Seamanship Quotation

“In political activity, then, men sail a boundless and bottomless sea; there is neither harbour for shelter nor floor for anchorage, neither starting-place nor appointed destination.”
— from Michael Oakeshott's
Political Education” (1951)

Thursday, April 14, 2011

Obama’s partisan hammer

Barack Obama’s speech yesterday outlining a $4 trillion framework for restoring America’s fiscal health introduced a brutal new argument to his plea for bipartisan decision-making: if you don’t compromise with me now, I’ll campaign against your biggest ideas in next year’s presidential election.
Sitting in a campus hall crowded with the sons and daughters of America’s most fortunate, Republican lawmakers were given a 55 minute preview of what Obama could repeat to hundreds of similar audiences around the country. Referring to Representative Paul Ryan’s (and now the Republican Party’s) plan to address the fiscal crisis, the President exclaimed:
“They want to give people like me a $200,000 tax cut that's paid for by asking 33 seniors each to pay $6,000 more in health costs. That's not right. And it's not going to happen as long as I'm President.”
Democrat efforts to sell a selective tax increase on the top two per cent of income earners failed politically in the last two elections. The argument that Washington needed the money was disputed; nothing tangible seemed to be at stake. The issue bored young Democrats and fueled Republican claims among independents that Obama liberals were out to socialize America. Now it’s out: without new money vital federal services, not just bureaucracy will suffer.  

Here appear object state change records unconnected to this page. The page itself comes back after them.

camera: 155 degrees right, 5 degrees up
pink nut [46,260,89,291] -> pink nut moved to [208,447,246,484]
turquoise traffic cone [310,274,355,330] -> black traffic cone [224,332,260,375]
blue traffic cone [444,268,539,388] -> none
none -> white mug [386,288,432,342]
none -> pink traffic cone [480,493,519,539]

Yesterday, Obama put Medicaid and Medicare, along with free enterprise and rugged individualism, front and center in the American Dream. In asking for shared sacrifice and the preservation of a national safety net for seniors, the disabled and the poor, Obama offered the Republican’s a stark choice: find the center with me in Washington this summer or I’ll define it without you, with the American electorate.

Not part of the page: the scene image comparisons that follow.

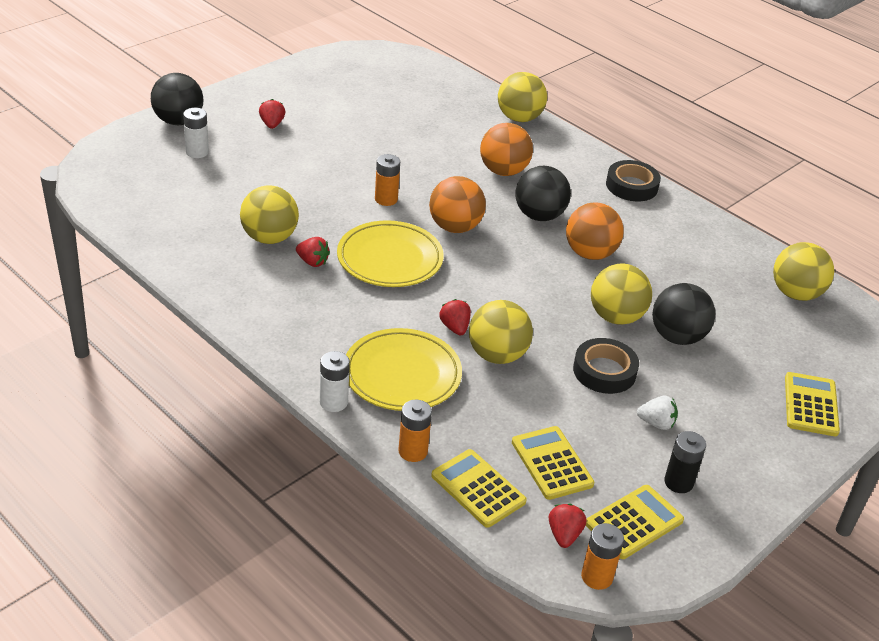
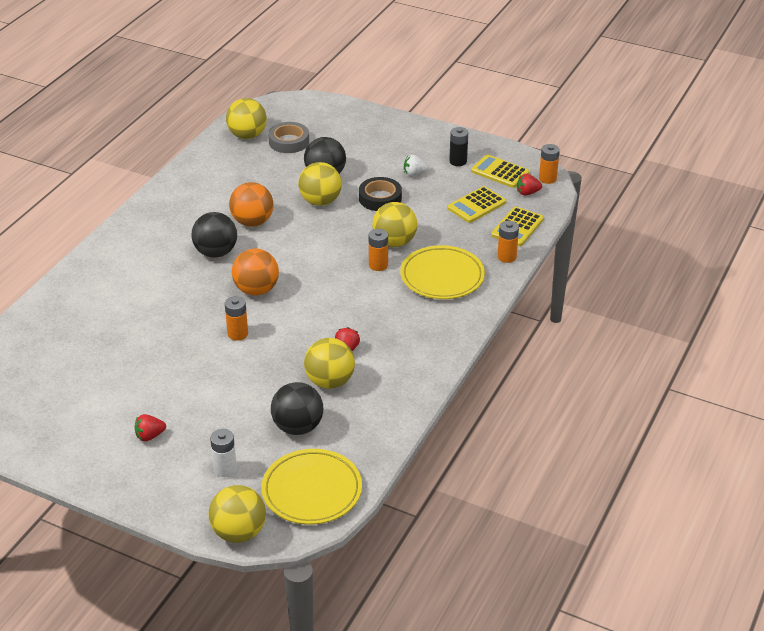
camera: 105 degrees left, 0 degrees up
black ball [151,73,203,125] -> black ball moved to [271,382,323,435]
white battery [320,351,350,412] -> none
yellow plate [337,220,444,287] -> yellow plate moved to [261,449,362,525]
red strawberry [439,299,471,335] -> orange battery [369,229,388,271]
orange ball [480,123,533,176] -> none
yellow ball [498,72,547,122] -> yellow ball moved to [209,485,266,543]
black tape [606,160,661,201] -> none
white strawberry [637,396,678,430] -> white strawberry turned 90 degrees counterclockwise [404,155,429,176]
yellow calculator [785,372,840,436] -> none
none -> grey tape [268,122,309,153]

Bipartisanship needn’t only appeal to a politician’s better angels. Otherwise, democratic government wouldn’t work. Republican leaders in the Sixties co-operated with Democrats on civil rights legislation and Democrat leaders in the Nineties co-operated with Republicans on welfare reform, not because they had better social skills and no radicals in their caucuses, but because they feared standing completely outside the American consensus.

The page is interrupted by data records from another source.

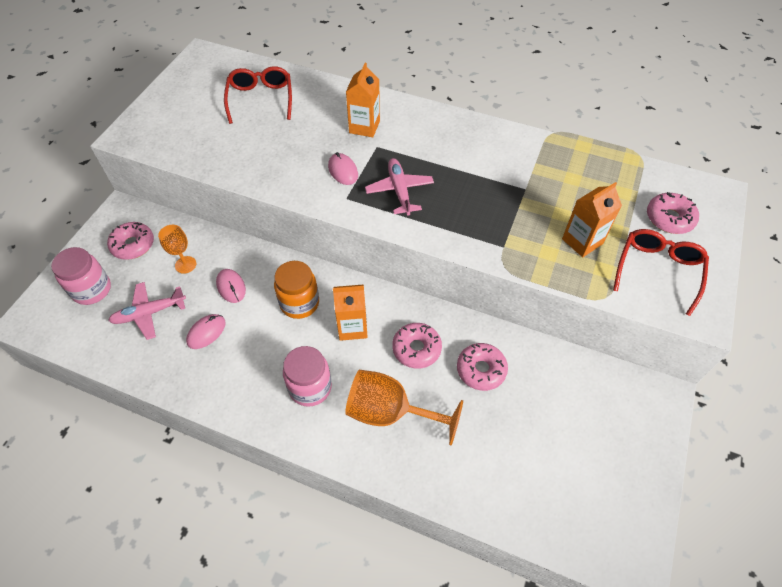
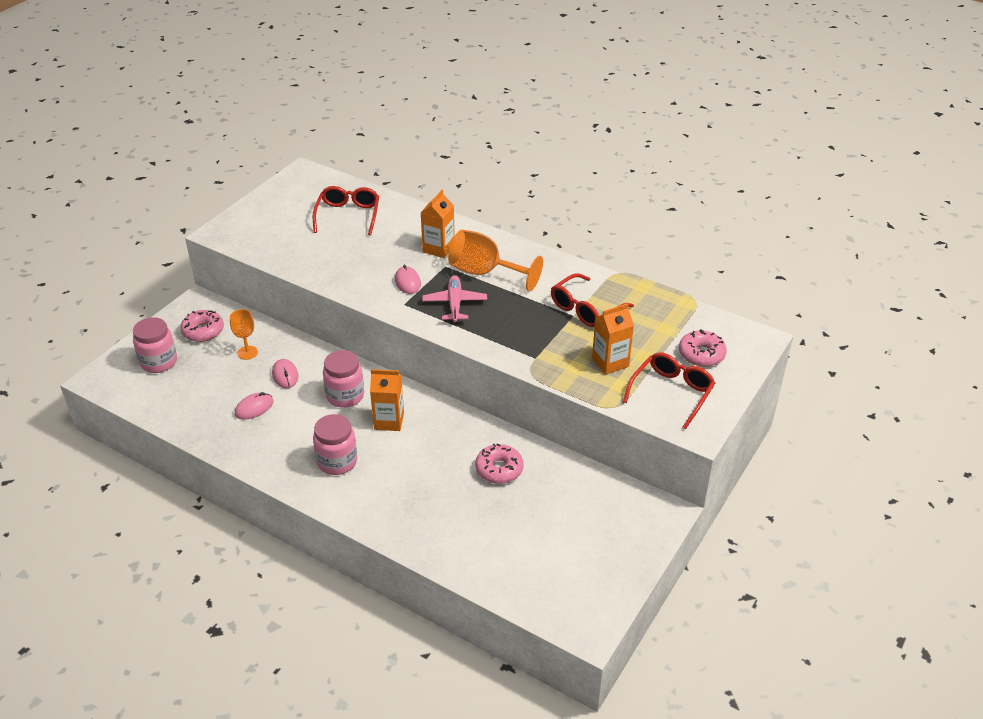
camera: 10 degrees right, 15 degrees down
pink plane [108,282,186,340] -> none
orange jar [274,261,319,319] -> pink jar [323,350,364,408]
orange goblet [345,370,463,446] -> orange goblet moved to [448,230,543,291]
pink donut [392,323,442,369] -> none
none -> red glasses [551,273,634,327]

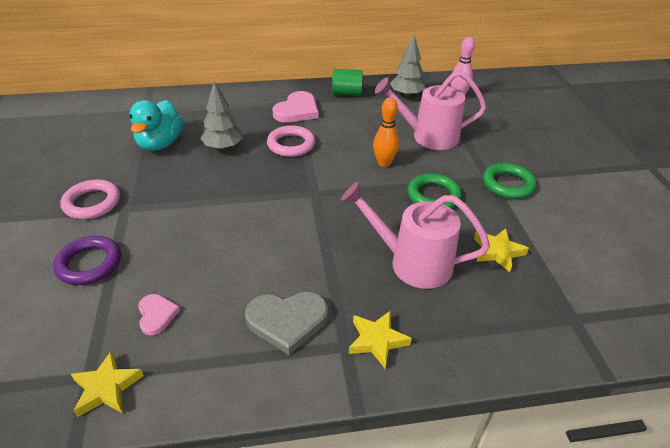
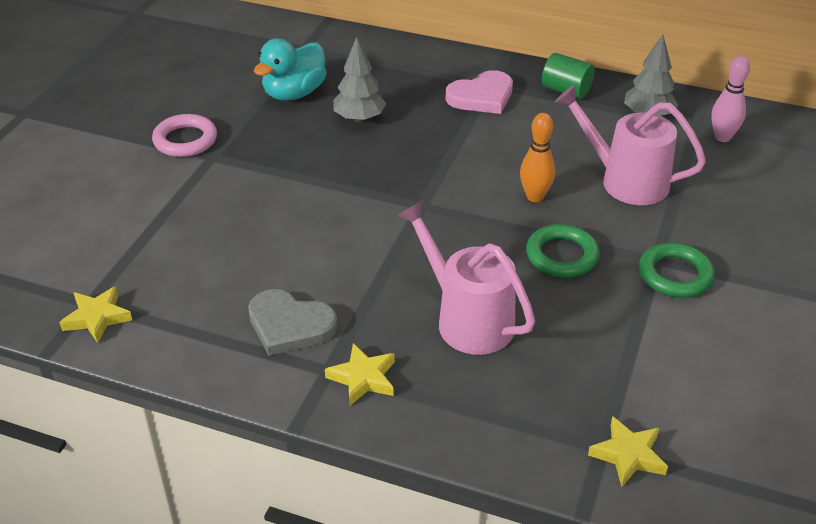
camera: 30 degrees right, 0 degrees up
purple ring [53,236,121,285] -> none
pink heart [138,294,180,335] -> none
pink ring [267,125,315,157] -> none
yellow star [474,228,529,272] -> yellow star moved to [588,416,668,487]

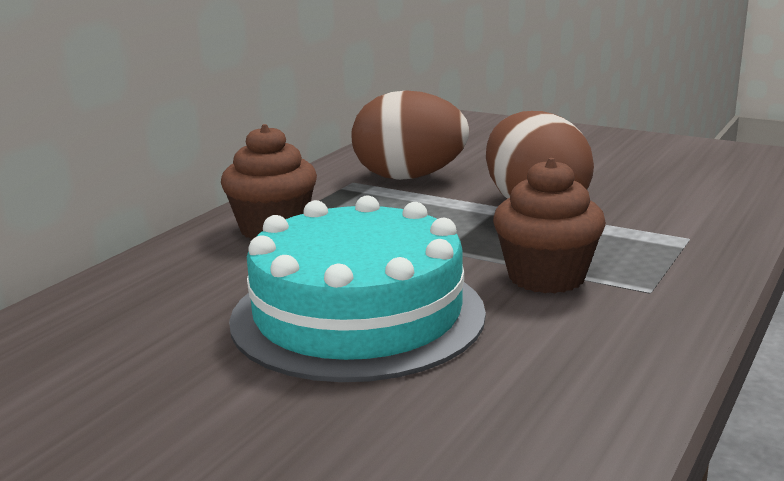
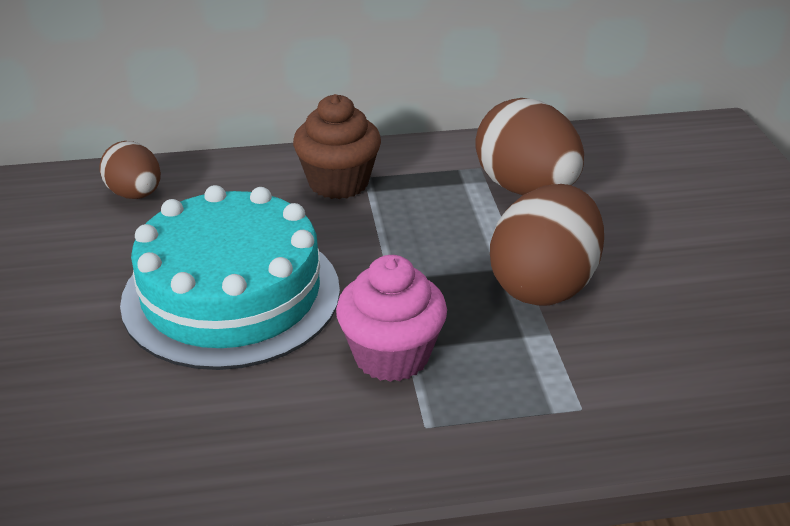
camera: 50 degrees right, 15 degrees up
brown cupcake [493,158,606,294] -> pink cupcake [336,255,447,382]
none -> brown egg [99,141,161,199]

When the center is undefined, it’s easy to propose big new ideas. However, when the center is given a voice, a radical idea can quickly be seen as extreme.
If Obama succeeds in securing a fiscal agreement with Republicans, in large part, it will be because they conclude that Obama’s speech yesterday is closer to where Americans want to end up than their “Path to Prosperity.” They’ll re-discover the virtue of compromise and the ancient wisdom of allowing bold new ideas a little more time to mature.